In our case, the renal artery disorder was initially neglected, implying limitation of ultrasound in screening distal renal artery manifestation for operator dependence and slower acquisition. CTA is therefore recommended for asymmetric kidneys suspected of renal artery changes. This patient also presented long-term hypokalemia, resulting in an inclination to primary aldosteronism however with poor spirolactone efficiency. The initial increased aldosterone was actually secondary to renal artery stenosis. Secondary hypertension is consequently recommended to undergo systematic and precise evaluation among the young hypertensive population.

Given therapeutic methods, revascularized renal artery FMD patients were reported often man presenting focal manifestation with a earlyer diagnostic age, higher BP-level hypertension, and higher prevalence of renal asymmetry than patients with conservative therapy.[ According to the sole systematic review summarizing outcomes of 47 published series with percutaneous transluminal renal angioplasty (PTRA), the combined rate of cure or improvement of hypertension was 86.4% (95% confidence interval [CI], 83.2–89.3) and improved among younger patients with shorter-duration hypertension.[ Therefore, renal artery angioplasty was suggested for high likelihood of improvement or cure of new-onset renal hypertension, renal artery aneurysm, and renal function loss in our young patient. There were no clear guidelines for iliac arterial FMD or dissections. In terms of our review, 65.4% iliac artery FMD patients were controlled with mere medications and 85.7% of those experiencing angioplasty released from severe symptoms, whereas iliac arterial dissection progressing to rupture resulted in 50% death. Angioplasty with stenting was decided in our patient from the progressive enlargement of the dissected pseudolumen and possible catastrophic consequences of ruptured dissecting aneurysm although asymptomatic, followed by disappearance of the dissection and free from recurrence.

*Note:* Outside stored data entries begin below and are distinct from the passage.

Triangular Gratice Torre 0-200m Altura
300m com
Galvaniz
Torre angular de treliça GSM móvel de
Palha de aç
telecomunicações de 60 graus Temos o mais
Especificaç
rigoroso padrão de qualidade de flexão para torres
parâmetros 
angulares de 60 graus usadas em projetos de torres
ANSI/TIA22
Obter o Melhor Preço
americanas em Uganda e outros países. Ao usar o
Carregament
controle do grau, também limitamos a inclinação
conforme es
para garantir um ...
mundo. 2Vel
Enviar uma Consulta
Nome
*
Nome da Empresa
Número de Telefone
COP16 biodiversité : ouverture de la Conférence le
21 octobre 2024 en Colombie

In this article, we report a rare young male patient with iliac and renal arterial FMD with no particular symptoms but new-onset hypertension. This patient is also the first bilateral CIA and IIA FMD in China with both aneurysm and dissection. Iliac arterial FMD is reviewed showing common asymptomatic or claudication symptoms with coexisting hypertension subsequent to renal artery involvement. A system screening among iliac arterial FMD is suggested and CTA is proved to be an optimal screening methodology. Dissection, an infrequent angiographic manifestation of FMD rarely concurrent with aneurysm, inclines to affect young male patients presenting ischemia or claudication. It is recommended that PTA is reasonable for renovascular hypertension with FMD and stenting seems to be promising for iliac arterial FMD with dissection.